A hundred years before, this fair and romantic region had been over-run by the sleuth-hounds of Chichester who lacerated the entire peasantry; but now the blood-hounds of Anne sprang at the throats of the priests in particular. They were to be exterminated, and the method adopted for their extermination seemed, according to human calculation, absolutely certain of success. No curates were permitted, nor assistants of any kind, therefore there would be no successors to the present parish priests. The parish priests had been registered and were consequently known, and by the Act of 1709 they were called on to take the oath of Abjuration; in other words, to deny their faith or else go into exile or suffer death. Under all these fiendish devices of our legislators nothing but a special mercy of God could have preserved the faith, and with St. John we may say, 'This is the victory that overcometh the world, our faith.' Between this Scylla and Charybdis was Father Hegarty placed. Had he taken the oath of Abjuration, had he been recreant to his God, and sworn that to be blasphemous and idolatrous which he knew to be sacred and divine, then he might have lived at ease, and enjoyed the pension that was wrung from the poverty of his down-trodden fellow-Catholics. But he nobly spurned the bribe, preferring to be ranked amongst the white-robed band described by St. John, and of whom the angel said to him: 'These are they who are come out of great tribulation, and have washed their robes, and have made them white in the blood of the Lamb.' (Apoc, vii. 14)

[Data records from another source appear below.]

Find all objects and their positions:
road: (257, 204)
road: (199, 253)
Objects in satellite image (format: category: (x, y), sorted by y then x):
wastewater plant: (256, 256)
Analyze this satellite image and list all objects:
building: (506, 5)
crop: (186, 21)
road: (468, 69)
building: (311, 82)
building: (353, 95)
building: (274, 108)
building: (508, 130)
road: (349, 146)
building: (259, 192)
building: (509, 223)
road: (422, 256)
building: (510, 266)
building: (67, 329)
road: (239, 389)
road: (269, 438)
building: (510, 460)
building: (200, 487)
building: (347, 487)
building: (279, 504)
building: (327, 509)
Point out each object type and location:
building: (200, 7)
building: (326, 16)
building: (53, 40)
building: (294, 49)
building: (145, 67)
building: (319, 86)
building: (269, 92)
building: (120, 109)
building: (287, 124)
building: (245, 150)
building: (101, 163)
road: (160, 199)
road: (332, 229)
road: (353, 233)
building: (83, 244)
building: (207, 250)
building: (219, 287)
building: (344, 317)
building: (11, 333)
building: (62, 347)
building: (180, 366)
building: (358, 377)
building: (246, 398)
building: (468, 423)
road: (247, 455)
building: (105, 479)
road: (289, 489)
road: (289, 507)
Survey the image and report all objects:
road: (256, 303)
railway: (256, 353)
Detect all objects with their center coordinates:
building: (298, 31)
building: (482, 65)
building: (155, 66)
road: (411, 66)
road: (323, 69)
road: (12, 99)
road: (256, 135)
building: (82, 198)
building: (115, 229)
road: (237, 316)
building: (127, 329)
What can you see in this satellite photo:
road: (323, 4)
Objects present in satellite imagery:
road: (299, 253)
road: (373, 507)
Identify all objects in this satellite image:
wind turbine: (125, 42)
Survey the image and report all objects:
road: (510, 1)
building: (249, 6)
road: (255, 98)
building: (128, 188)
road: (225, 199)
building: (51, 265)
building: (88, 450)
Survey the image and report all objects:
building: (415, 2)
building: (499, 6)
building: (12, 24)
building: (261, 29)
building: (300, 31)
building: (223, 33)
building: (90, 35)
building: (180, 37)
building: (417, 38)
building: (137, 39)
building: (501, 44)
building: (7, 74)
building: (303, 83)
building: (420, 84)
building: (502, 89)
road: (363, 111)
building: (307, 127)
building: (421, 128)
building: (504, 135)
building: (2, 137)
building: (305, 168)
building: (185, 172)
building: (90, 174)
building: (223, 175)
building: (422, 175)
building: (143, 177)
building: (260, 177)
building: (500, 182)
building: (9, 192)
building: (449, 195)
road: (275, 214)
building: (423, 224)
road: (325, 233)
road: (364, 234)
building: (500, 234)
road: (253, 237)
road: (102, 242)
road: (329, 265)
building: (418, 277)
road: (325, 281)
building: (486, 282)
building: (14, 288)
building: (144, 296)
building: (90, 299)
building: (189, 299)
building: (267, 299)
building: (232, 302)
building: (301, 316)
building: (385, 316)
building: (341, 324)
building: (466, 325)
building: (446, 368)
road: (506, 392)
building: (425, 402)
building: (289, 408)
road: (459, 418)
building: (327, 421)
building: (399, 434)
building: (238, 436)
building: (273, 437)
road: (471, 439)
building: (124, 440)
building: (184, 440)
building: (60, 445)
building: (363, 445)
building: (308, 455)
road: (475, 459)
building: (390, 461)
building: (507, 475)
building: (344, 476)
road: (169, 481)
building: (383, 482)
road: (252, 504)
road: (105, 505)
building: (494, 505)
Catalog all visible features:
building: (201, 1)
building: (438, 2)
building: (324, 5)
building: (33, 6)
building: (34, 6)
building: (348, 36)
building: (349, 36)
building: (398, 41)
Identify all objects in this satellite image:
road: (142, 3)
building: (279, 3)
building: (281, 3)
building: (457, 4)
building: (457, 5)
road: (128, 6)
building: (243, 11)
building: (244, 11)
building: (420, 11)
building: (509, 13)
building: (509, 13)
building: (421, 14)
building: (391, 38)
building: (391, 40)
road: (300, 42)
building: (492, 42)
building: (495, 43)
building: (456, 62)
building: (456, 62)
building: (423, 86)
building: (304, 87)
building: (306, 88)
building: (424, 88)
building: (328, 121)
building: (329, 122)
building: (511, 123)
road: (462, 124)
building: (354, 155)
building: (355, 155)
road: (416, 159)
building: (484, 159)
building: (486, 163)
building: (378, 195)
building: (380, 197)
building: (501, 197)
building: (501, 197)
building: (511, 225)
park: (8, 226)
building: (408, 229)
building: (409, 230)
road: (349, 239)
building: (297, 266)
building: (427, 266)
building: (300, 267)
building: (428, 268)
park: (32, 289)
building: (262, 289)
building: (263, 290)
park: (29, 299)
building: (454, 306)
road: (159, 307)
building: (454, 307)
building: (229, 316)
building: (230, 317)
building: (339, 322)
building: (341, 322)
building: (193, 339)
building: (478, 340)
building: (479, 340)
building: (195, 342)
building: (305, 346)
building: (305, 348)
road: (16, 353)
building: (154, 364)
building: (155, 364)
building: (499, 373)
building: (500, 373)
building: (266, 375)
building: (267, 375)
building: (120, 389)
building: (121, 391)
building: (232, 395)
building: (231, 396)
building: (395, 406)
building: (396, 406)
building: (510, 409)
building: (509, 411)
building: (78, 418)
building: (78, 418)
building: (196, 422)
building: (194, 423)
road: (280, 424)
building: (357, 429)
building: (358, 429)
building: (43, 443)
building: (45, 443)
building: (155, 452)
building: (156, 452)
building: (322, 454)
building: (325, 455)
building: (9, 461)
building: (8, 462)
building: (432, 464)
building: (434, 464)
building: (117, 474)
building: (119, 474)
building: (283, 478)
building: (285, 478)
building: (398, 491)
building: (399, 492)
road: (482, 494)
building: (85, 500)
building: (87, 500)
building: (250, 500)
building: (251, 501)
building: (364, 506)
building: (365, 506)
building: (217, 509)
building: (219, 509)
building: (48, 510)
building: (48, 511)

That Father Hegarty died for his faith and for his fidelity to the duties of his sacred calling, there is not the shadow of a doubt; and it was the death of martyrs such as he that strengthened the faith of the people, and encouraged them to cling the closer to the Rock of Ages.

No long procession or funeral pomp accompanied him to the grave; no solemn dirge nor swinging censer consecrated his last dwelling-place; but the waters of the Swilly for nigh two centuries have chanted their Miserere around his lonely habitation; and the breezes of that Lake of Shadows, round which for years he ministered, have ceaselessly sung their Benedictus over the ashes of him whom the vox populi has long since canonized as the Martyr of Inishowen.

John K. O'Doherty.

Irish Ecclesiastical Record, 4th series, Volume XV, June 1904, 482-492.
 
Father O'Hegarty is number 245 on the Official List of Irish Martyrs where he is described as a secular priest and tradition as the main source testifying to his martyrdom.